Victoria S. Reinhold, Appellant,
v
Joseph M. Dowling, Respondent.

—[*1]

In an action, inter alia, for specific performance of a contract for the sale of real property, the plaintiff appeals from an order of the Supreme Court, Dutchess County (Sproat, J.), dated August 19, 2005, which granted the defendant's motion for summary judgment dismissing the amended verified complaint, denied her cross motion, among other things, for summary judgment directing the defendant to specifically perform the contract of sale, and vacated the notice of pendency.

Ordered that the order is reversed, on the law, with costs, the motion for summary judgment dismissing the amended verified complaint is denied, and the cross motion for summary judgment directing the defendant to specifically perform the contract of sale is granted; and it is further,

Ordered that the Dutchess County Clerk is directed to reinstate the notice of pendency.

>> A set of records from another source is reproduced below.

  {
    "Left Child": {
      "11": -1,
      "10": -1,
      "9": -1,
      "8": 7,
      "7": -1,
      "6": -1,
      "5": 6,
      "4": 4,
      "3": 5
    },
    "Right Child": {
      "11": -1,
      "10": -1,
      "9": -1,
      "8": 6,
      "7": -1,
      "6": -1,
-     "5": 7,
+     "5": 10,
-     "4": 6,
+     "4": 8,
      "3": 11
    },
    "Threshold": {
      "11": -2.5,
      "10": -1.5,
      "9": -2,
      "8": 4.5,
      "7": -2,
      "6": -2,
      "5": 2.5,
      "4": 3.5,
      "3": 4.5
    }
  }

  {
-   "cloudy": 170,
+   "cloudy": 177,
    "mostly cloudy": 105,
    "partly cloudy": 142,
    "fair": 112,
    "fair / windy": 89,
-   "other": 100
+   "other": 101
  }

In December 1993 the defendant was appointed as a co-conservator for Norma S. Munro, a Connecticut resident. Munro, who is now deceased, owned an 11.7 acre lot of vacant land located in Dutchess County (hereinafter the premises). After an inquiry by the plaintiff, the conservatorship's counsel, C. Lawrence Paine, sent a letter to the plaintiff offering to sell her the premises for the sum of $75,000. The plaintiff accepted the offer in writing (hereinafter the letter agreement). A second letter detailing material elements of the agreement was then sent by Paine to the plaintiff. [*2]

The defendant and the co-conservator filed a signed application to the Court of Probate for the District of Sherman, located in Connecticut (hereinafter Sherman Probate Court), seeking authority to sell the premises. The Probate Court issued a "Decree of Sale" authorizing the conservatorship to sell the premises to the plaintiff. Subsequently, the co-conservators filed a signed petition in the Surrogate's Court, Dutchess County, seeking authority to sell the premises.

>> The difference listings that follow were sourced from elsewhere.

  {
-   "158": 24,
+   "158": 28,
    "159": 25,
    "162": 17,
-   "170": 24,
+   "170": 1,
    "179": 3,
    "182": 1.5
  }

Upon Munro's death, the defendant was appointed as an executor of her estate. After learning that the value of the premises was considerably greater than $75,000, the defendant refused to convey the premises to the plaintiff.

The plaintiff commenced this action seeking, inter alia, specific performance of the letter agreement. The plaintiff also filed a notice of pendency with respect to the premises. The defendant moved for summary judgment dismissing the amended verified complaint. The defendant asserted that the statute of frauds (see General Obligations Law § 5-703 [2]) barred enforcement of the letter agreement, contending, inter alia, that Paine did not have written authority to enter into the letter agreement. The plaintiff cross-moved for summary judgment seeking specific performance, contending that there was sufficient memoranda which established the existence of a valid contract and that the defendant ratified Paine's conduct. The Supreme Court granted the defendant's motion and denied the plaintiff's cross motion, concluding that enforcement of the letter agreement was barred by the statute of frauds. We reverse.

The plaintiff made a prima facie showing of entitlement to judgment as a matter of law by demonstrating that there were sufficient memoranda, signed by the defendant, which stated the material terms of the parties' agreement and were sufficient to satisfy the statute of frauds (see e.g. Alvarez v Prospect Hosp., 68 NY2d 320 [1986]; Crabtree v Elizabeth Arden Sales Corp., 305 NY 48, 55-56 [1953]; see generally Matter of Urdang, 304 AD2d 586, 587 [2003]; Whitehorn Assoc. v One Ten Brokerage, 264 AD2d 516, 517 [1999]). Moreover, the plaintiff made a prima facie showing that the defendant ratified Paine's conduct because the defendant, in writing, sought judicial authority to complete the sale and because there was evidence that the defendant was aware of, and consented to, the terms of the letter agreement (see e.g. Crimi v National Life Ins. Co., 1 AD3d 309 [2003]; Jill Real Estate v Smyles, 150 AD2d 640 [1989]; cf. Mashomack Fish & Game Preserve Club v Estate of Jackson, 130 AD2d 464 [1987]). In opposition to the plaintiff's prima facie showings, the defendant failed to raise a triable issue of fact. Accordingly, the Supreme Court should have denied the defendant's motion and granted the plaintiff's cross motion for summary judgment directing specific performance. Miller, J.P., Spolzino, Fisher and Dillon, JJ., concur.